▶ [Tugas]
Lanjutkan tulisan tentang hubungan yang kandas di bawah ini, mulai tepat setelah kalimat terakhirnya.

▶ [Kutipan Dokumen]
----
Walau mereka bilang, perempuan hanya perlu menerima, tetapi denganmu aku ingin mengusahakan bersama. Berjuang semampu kita sebagaimana kapasitas yang ada. Hingga setiap waktu yang terlalui, seringnya membuatku lupa, bahwa perjalanan rasa kita, menghantarkanku pada banyak hal tak terduga lainnya.
Temukan banyak kesempatan baik yang kadangkala datangnya darimu juga. Dan masih temukanmu yang menjadi tempat berbagi cerita apapun yang terjadi di setiap perjalanan yang kita punya.
Sayangnya, Semesta Memang Senang Bercanda. Hingga Dengan Segera Ia Menyudahi Waktu Kita Bersama
Bersamamu aku belajar menunggu dengan tenang walau sulit dilakukan. Bersamamu aku berusaha berbaik sangka disetiap sibuk dan waktumu yang sering hilang. Bersamamu ada maaf yang tak pernah habis, ada pemaafan yang tak pernah bosan, dan ada peluk yang masih sama hangatnya untuk menyambutmu kembali seperti sedia kala.
Hingga segalanya menjadi sebuah kebiasaan. Lalu, aku kemudian terlena, pada mimpi-mimpi lama yang kini ku bangun ulang karena rasa percaya kepadamu. Bahwa kali ini, tak akan lagi ada residu luka yang ku terima, atau mungkin kehilangan yang begitu terasa menyiksa.
Mungkin, perjalananku memang belum boleh berhenti di kamu. Dengan segalanya yang datang tiba-tiba, tanpa persiapan sebelumnya, aku harus menerima apa yang sebenarnya terjadi diantara kita. Sakit yang ada, luka yang dulu kini bertambah dengan segera, sesak yang tiada kira sering datang setiap harinya.
----
▶ [Data yang Diberikan]
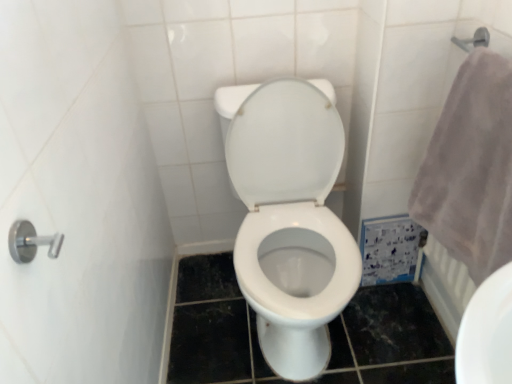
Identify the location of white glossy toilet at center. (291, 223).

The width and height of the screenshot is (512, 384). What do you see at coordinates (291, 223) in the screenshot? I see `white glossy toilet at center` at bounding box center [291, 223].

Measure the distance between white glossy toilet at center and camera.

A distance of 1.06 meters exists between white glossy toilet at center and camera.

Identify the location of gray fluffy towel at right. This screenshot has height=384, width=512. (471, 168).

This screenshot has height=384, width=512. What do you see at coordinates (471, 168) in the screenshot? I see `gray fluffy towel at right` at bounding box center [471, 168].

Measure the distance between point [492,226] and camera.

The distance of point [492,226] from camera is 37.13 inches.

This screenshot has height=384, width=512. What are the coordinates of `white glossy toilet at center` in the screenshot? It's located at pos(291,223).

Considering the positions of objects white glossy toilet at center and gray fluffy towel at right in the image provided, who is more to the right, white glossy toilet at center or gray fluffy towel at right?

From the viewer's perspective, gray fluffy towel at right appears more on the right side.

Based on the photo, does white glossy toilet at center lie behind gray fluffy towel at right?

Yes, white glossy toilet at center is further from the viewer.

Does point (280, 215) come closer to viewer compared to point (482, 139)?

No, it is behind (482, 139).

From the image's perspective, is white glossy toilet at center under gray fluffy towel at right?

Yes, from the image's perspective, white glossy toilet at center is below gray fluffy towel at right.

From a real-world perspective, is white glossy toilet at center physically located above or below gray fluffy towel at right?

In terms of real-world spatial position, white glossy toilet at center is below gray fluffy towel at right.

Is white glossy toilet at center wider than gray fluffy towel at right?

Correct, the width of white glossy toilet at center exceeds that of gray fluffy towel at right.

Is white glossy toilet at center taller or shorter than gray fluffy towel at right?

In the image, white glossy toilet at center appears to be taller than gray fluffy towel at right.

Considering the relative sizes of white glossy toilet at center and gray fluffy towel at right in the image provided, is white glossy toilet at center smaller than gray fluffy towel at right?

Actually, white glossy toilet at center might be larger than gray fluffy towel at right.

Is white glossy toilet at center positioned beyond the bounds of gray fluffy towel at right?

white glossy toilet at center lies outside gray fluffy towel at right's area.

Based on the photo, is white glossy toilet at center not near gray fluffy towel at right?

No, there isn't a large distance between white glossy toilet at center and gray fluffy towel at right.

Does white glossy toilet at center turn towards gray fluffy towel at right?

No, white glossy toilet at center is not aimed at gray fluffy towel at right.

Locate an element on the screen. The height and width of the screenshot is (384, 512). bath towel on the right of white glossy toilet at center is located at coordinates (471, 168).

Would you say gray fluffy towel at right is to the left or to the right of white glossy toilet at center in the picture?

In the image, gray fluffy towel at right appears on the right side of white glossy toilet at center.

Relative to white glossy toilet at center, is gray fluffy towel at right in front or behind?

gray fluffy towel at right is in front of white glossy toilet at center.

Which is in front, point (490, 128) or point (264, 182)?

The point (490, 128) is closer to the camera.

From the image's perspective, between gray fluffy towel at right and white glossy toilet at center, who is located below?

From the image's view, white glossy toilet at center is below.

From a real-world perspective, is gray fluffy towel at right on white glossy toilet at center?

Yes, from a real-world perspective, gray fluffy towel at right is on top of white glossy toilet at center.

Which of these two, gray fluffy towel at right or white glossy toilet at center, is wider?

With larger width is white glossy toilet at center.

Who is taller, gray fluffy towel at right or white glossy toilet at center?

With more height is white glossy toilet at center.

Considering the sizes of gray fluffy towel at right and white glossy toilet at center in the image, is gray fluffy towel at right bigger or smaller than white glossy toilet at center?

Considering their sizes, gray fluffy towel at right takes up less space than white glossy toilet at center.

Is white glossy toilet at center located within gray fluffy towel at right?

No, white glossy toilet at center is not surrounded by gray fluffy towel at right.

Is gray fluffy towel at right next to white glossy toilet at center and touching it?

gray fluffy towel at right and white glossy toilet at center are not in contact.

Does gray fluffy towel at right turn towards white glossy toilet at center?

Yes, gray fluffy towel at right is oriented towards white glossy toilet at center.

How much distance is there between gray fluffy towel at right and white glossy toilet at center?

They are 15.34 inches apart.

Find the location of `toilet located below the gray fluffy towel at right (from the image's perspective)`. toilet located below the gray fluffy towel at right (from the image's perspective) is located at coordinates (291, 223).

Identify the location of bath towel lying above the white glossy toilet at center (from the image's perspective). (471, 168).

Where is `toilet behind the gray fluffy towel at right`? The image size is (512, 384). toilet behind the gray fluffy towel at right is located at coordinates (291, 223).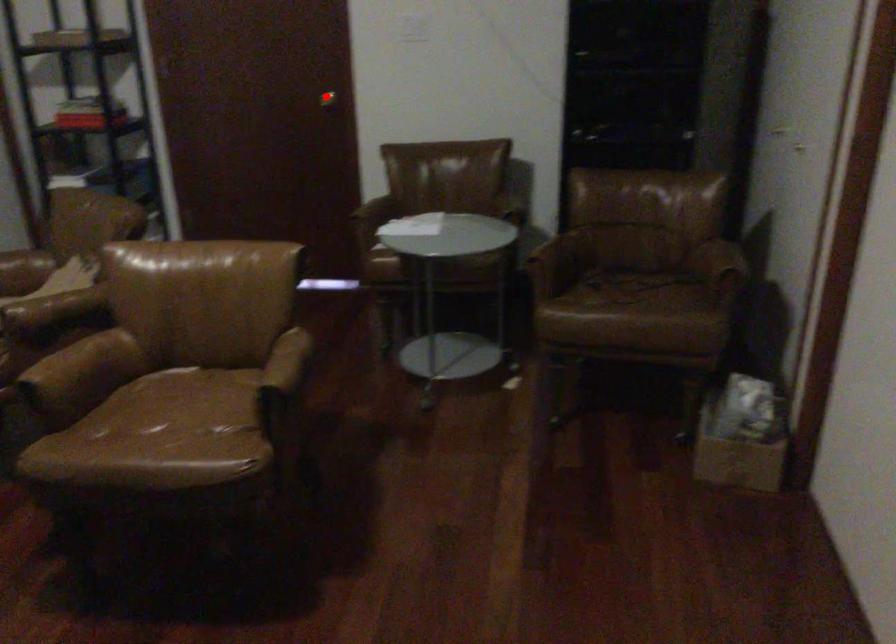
----
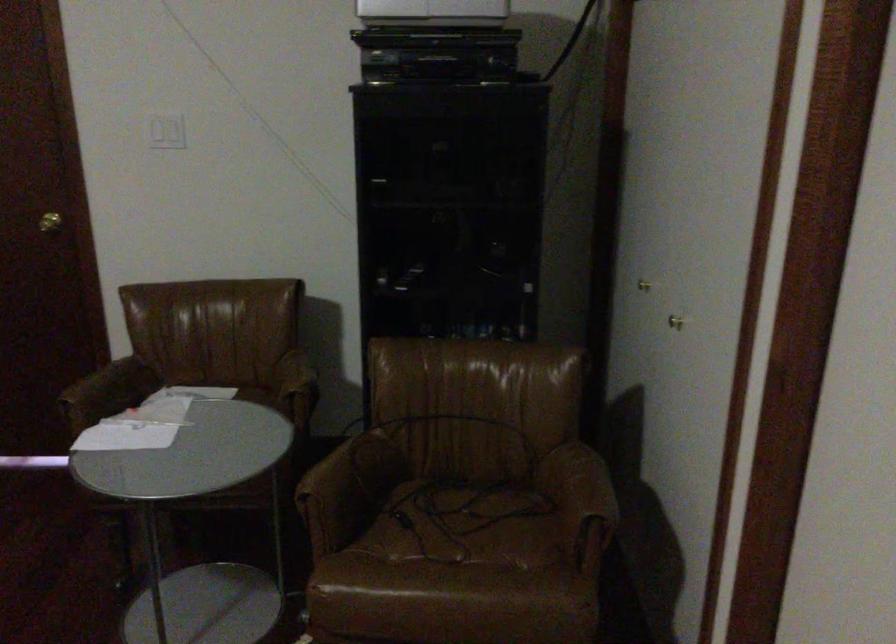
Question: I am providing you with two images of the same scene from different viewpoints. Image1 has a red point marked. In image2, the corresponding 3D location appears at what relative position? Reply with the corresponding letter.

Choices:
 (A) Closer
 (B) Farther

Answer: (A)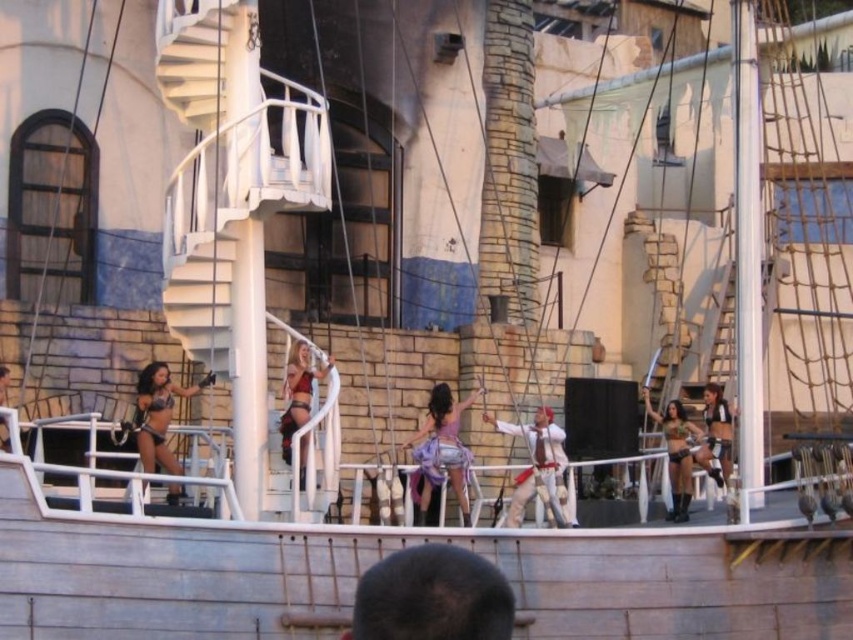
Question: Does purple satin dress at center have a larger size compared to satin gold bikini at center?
----
▶ [Hasil Latihan]
Aku seperti kehilangan keseimbangan saat segalanya terjadi begitu saja. Lalu, kupikir semesta juga inginkanku untuk berhenti saat itu juga. Tetapi ternyata ia masih memintaku hidup sebagaimana mestinya. Menjalani hari walau kini harus kembali terseok seperti sedia kala.
Bersama luka yang terus menggerogoti diri disetiap kesempatan yang ada. Aku kini harus terbiasa, pada perpisahan denganmu yang meninggalkan banyak cerita berharga. Yang tentunya membuatku tak mudah untuk melupa. Tetapi, sedikitpun aku tak pernah menyesali pernah ada cinta diantara kita.
*****
Mengapa Tuhan Mengizinkan Kita Bersama, Jika Harus Berpisah Pada Akhirnya
Aku dulu pernah begitu mencintaimu. Mungkin saja kamupun merasakan hal yang sama. Seperti apa yang kamu tunjukkan padaku saat hubungan kita masih bersama. Aku sempat berpikir bahwa perasaan kita kan mampu membuat saling bertahan untuk satu dengan lainnya.
Tetapi sayangnya, segalanya hanya titipan. Pun tentang perasaan yang kita miliki pada akhirnya. Rasa kita bersama hingga titik ini adalah hasil dari banyaknya usaha yang kita lakukan bersama. Yang berusaha untuk saling mengerti dan memahami satu dengan lainnya. Dengan begitu banyaknya kekurangan dan cerita yang kita hadapi bersama dalam segala suasana.
Sayangnya, aku tahu bahwa akan ada titik jenuh pada diri kita. Yang bisa saja, saat itu kita tengah lengah. Membiarkan titik jenuh itu menjadi pemenang. Mendorong ego dan amarah yang terus-terusan menguasai. Tak lagi mampu saling meredam, mengingatkan.
Bahkan, peluk yang biasanya mampu menjadi jalan pertama sebelum kita saling berbicara, kini terasa tak lagi mampu melakukan apa-apa.
Tatkala jenuh itu menyapa, seringnya jika kita tak lagi mampu membendung satu dengan lainnya, kita akan memilih untuk berjarak sementara, terdiam sejenak, dan meredakan apa yang ada. Sayangnya, kali ini tidak. Rasa jenuh, itu kini menyelimuti. Bersama dengan ego dan amarah yang di perbesar hingga kita tak lagi mampu untuk menahan.
Berjuang Sekuat Tenaga Pun Tak Akan Mampu Mengubah Apa-Apa, Jika Salah Satu Diantara Kita Memang Tak Lagi Ingin Bersama
Aku tak menyalahkan perasaan jenuh yang datang. Bukankah itu sesuatu sangat wajar? Jeda yang ku beri, mungkin mampu membuat kita tetap menjadi dua insan yang tenang. Yang memberi jeda pada rasa, menimbang-nimbang banyak hal.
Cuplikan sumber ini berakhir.